Najtrudniejsze w tej historii jest powstrzymanie nerwów i spokojne poznawanie opisywanych faktów, które relacjonuje nam uczestnik tych zbrodni, Franciszek Knapczyk.
Pozycja ta jest stosunkowo cienka, jednak objętość jest tu tylko delikatnym wyznacznikiem, bo najważniejsze kryje się w środku.
Literatura obozowa ma to do siebie, że jest jak najbardziej realna, szczególnie ta, której narratorem są osoby biorące w tym udział. Jest to pamiętnik żywych wspomnień, które swoje piętno oddziaływały na tych ludziach.
Większość z nich mogła dotrwać do sędziwego wieku, mając możliwość opowiadania tej historii innym, zostawiając po swoich ciężkich przeżyciach autentyczny obraz nazistowskiej propagandy.

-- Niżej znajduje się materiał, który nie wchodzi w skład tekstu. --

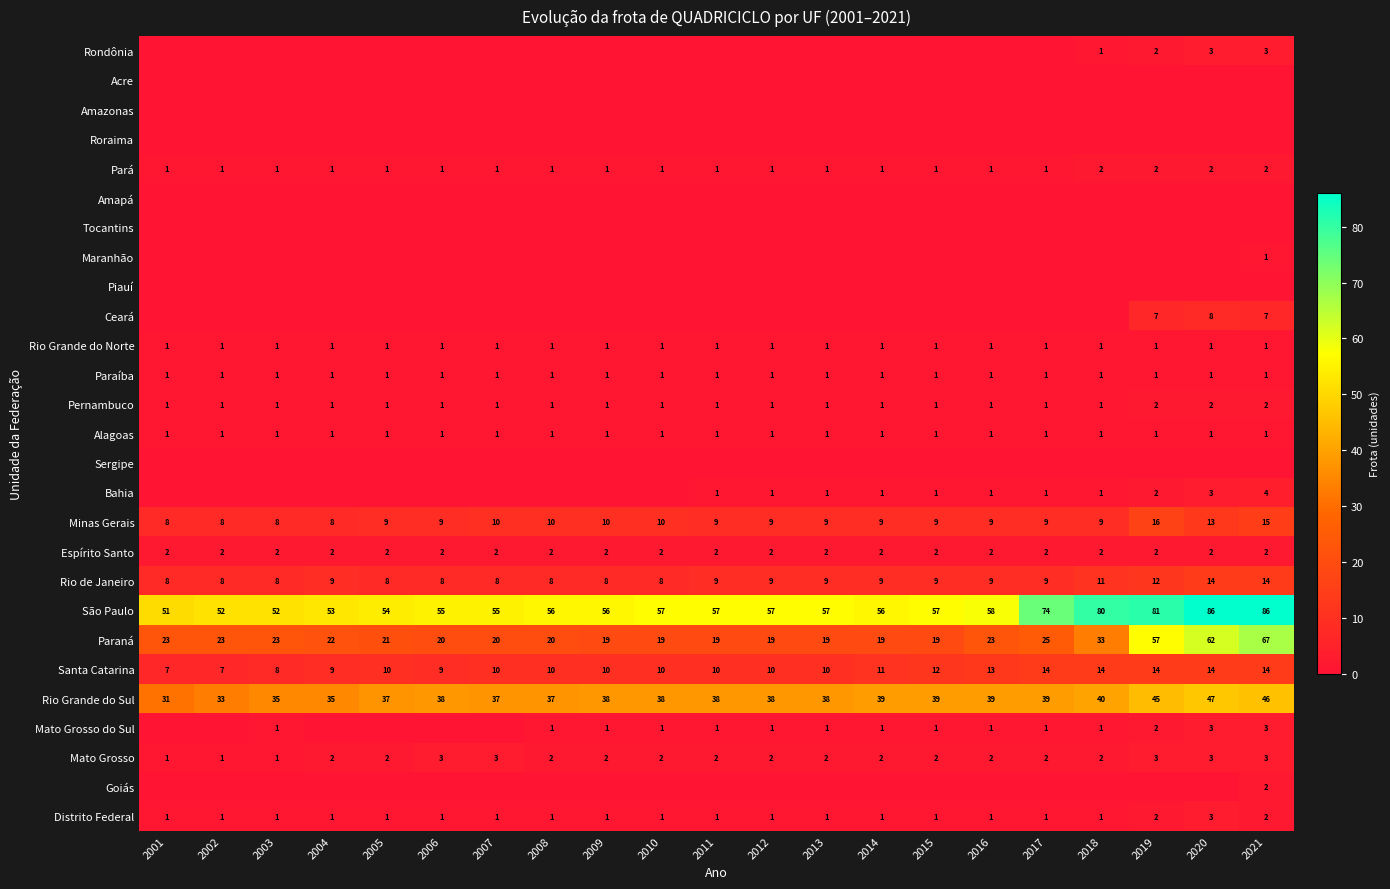

Is it true that Santa Catarina equals 13 at 2001?

False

Był tylko numerem, pozbawionym imienia i nazwiska, obdartym z własnej tożsamości.
Książka jest napisana takim językiem, że możemy ją odbierać z niezbitą ciekawością, jakbyśmy byli słuchaczami, biernymi świadkami tych wydarzeń. Chłoniemy przedstawione słowa, czujemy buzujące emocje, strach, niepewność, strach. W tle unosi się zapach płynący z krematorium, biały gesty dym. Jesteśmy poruszeni, wściekli, czujący niw zrozumienie. Jednak dodatkowo wdzięczni, za możliwość poznania tych wspomnień.